### Activité
Présentez l'intégralité de la liste ci-dessous sous la forme d'un tableau JSON de chaînes, à raison d'une chaîne par ligne, sans les lignes vides. Laissez de côté les lignes qui indiquent l'emplacement d'une image.

(Entrées enregistrées)

***

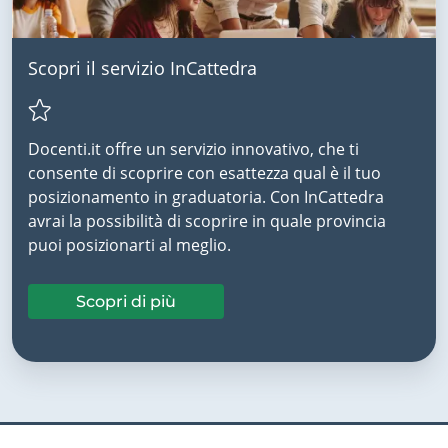
Scopri il servizio InCattedra
Docenti.it offre un servizio innovativo, che ti
consente di scoprire con esattezza qual è il tuo
posizionamento in graduatoria. Con InCattedra
avrai la possibilità di scoprire in quale provincia
puoi posizionarti al meglio.
Scopri di più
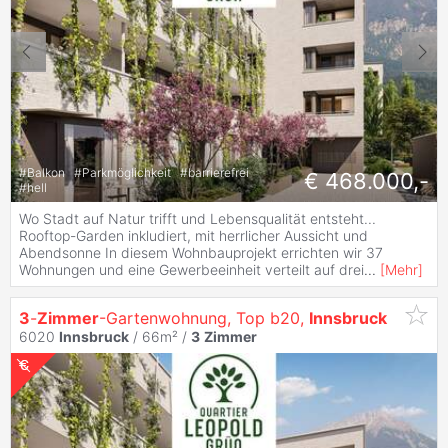
#
Balkon
#
Parkmöglichkeit
#
barrierefrei
€ 468.000,-
#
hell
Wo Stadt auf Natur trifft und Lebensqualität entsteht...
Rooftop-Garden inkludiert, mit herrlicher Aussicht und
Abendsonne In diesem Wohnbauprojekt errichten wir 37
Wohnungen und eine Gewerbeeinheit verteilt auf drei
...
[
Mehr
]
3
-
Zimmer
-Gartenwohnung, Top b20,
Innsbruck
6020
Innsbruck
/ 66m² /
3
Zimmer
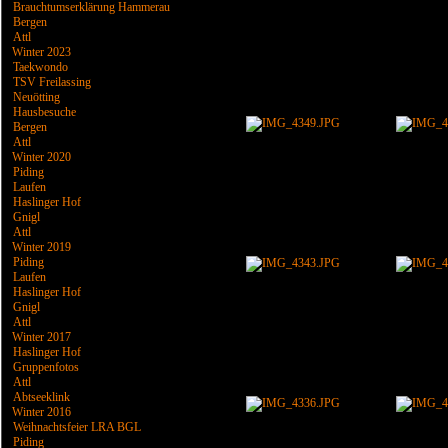
Brauchtumserklärung Hammerau
Bergen
Attl
Winter 2023
Taekwondo
TSV Freilassing
Neuötting
Hausbesuche
Bergen
Attl
Winter 2020
Piding
Laufen
Haslinger Hof
Gnigl
Attl
Winter 2019
Piding
Laufen
Haslinger Hof
Gnigl
Attl
Winter 2017
Haslinger Hof
Gruppenfotos
Attl
Abtseeklink
Winter 2016
Weihnachtsfeier LRA BGL
Piding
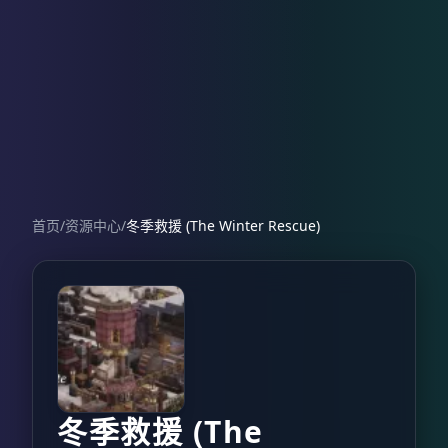
首页
/
资源中心
/
冬季救援 (The Winter Rescue)
冬季救援 (The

***

### Résultat
[
  "Scopri il servizio InCattedra",
  "Docenti.it offre un servizio innovativo, che ti",
  "consente di scoprire con esattezza qual è il tuo",
  "posizionamento in graduatoria. Con InCattedra",
  "avrai la possibilità di scoprire in quale provincia",
  "puoi posizionarti al meglio.",
  "Scopri di più",
  "#",
  "Balkon",
  "#",
  "Parkmöglichkeit",
  "#",
  "barrierefrei",
  "€ 468.000,-",
  "#",
  "hell",
  "Wo Stadt auf Natur trifft und Lebensqualität entsteht...",
  "Rooftop-Garden inkludiert, mit herrlicher Aussicht und",
  "Abendsonne In diesem Wohnbauprojekt errichten wir 37",
  "Wohnungen und eine Gewerbeeinheit verteilt auf drei",
  "...",
  "[",
  "Mehr",
  "]",
  "3",
  "-",
  "Zimmer",
  "-Gartenwohnung, Top b20,",
  "Innsbruck",
  "6020",
  "Innsbruck",
  "/ 66m² /",
  "3",
  "Zimmer",
  "Brauchtumserklärung Hammerau",
  "Bergen",
  "Attl",
  "Winter 2023",
  "Taekwondo",
  "TSV Freilassing",
  "Neuötting",
  "Hausbesuche",
  "Bergen",
  "Attl",
  "Winter 2020",
  "Piding",
  "Laufen",
  "Haslinger Hof",
  "Gnigl",
  "Attl",
  "Winter 2019",
  "Piding",
  "Laufen",
  "Haslinger Hof",
  "Gnigl",
  "Attl",
  "Winter 2017",
  "Haslinger Hof",
  "Gruppenfotos",
  "Attl",
  "Abtseeklink",
  "Winter 2016",
  "Weihnachtsfeier LRA BGL",
  "Piding",
  "首页",
  "/",
  "资源中心",
  "/",
  "冬季救援 (The Winter Rescue)",
  "冬季救援 (The"
]